YOGYAKARTA, JOGPAPER.NET — Tiga mahasiswa Fakultas Fakultas Teknologi Industri Universitas Islam Indonesia (FTI UII) berhasil menciptakan alat tanam benih yang inovatif dan ergonomis. Alat tanam benih yang diberi nama Go-Win ini berhasil menjadi juara pertama pada Design Competition for Industrial System dan Environment (Descomfirst) 2018 di Solo.
Demikian diungkapkan Dekan FTI UII, Dr Imam Djati Widodo M.Eng.Sc kepada wartawan di Yogyakarta, Rabu (30/5/2018). Tiga mahasiswa yang diberi nama Tim Al-Faraby terdiri Reno Dias Anggara, Muhammad Iqbal Sabit (Teknik Industri 2015) dan Adinda Khairunnisa (Teknik Industri 2016).
Dijelaskan Imam, kompetisi desain ini dimulai dari bulan November 2017 lalu. Pertama mahasiswa diminta kembuat konsep kemudian diajukan pada panitia kompetisi. “Proses persiapan, Tim Al-Faraby menyerahkan sepenuhnya kepada vendor untuk pembuatan Go-win. “Untuk pembuatan prototypenya dibantu Program Studi Teknik Mesin FTI UII,” kata Imam yang didampingi dosen pembimbing, Ragil Suryoputro, ST, M,Sc.
Sedang Descomfirst 2018, kata Imam, merupakan acara tahunan se- Asia Tenggara yang diselenggarakan Himpunan Mahasiswa Teknik Industri Universitas Negeri Sebelas Maret (UNS). Pada babak final, 15 tim yang lolos seleksi berkas proposal diharuskan untuk mempresentasikan hasil dari idenya pada Sabtu, (5/5/2018) di Hotel Sunan Solo. Sedang hasil karyanya berupa prototype dipamerkan di Solo Paragon Mall, Ahad (6/5/2018).
Imam mengungkapkan langkah selanjutnya FTI UII akan mematenkan hasil karya mahasiswa ini.
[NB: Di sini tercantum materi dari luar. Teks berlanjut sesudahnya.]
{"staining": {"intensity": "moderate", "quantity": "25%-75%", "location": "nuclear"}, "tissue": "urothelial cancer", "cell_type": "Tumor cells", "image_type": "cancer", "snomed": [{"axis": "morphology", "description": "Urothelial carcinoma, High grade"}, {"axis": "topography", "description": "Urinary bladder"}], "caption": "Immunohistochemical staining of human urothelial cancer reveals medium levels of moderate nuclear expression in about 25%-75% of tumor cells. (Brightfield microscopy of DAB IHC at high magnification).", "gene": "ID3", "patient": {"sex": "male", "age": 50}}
FTI juga akan mengajak Kantor Aliansi Universitas dan Industri UII untuk memproduksinya secara massal.
Menurut Ketua Tim Al-Faraby, Muhammad Iqbal Sabit keunggulan Go-Win adalah bisa mengerjakan tiga tugas dalam sekali jalan. “Biasanya petani melakukan tanam benih itu bikin lubang, menanam benih, dan menutupnya. Ini sekaligus tiga pekerjaan tersebut selesai,” kata Iqbal.
Ketika ditanya berapa besar beaya untuk membuat satu unit Go-Win, Iqbal mengatakan untuk membuat prototype habis Rp 2,5 juta. Sedangkan berdasarkan survei, petani memiliki daya beli sekitar Rp 1,2 – 1,5 juta. “Mungkin kalau sudah diproduksi secara massal bisa dijual sesuai daya beli petani,” ujar Iqbal.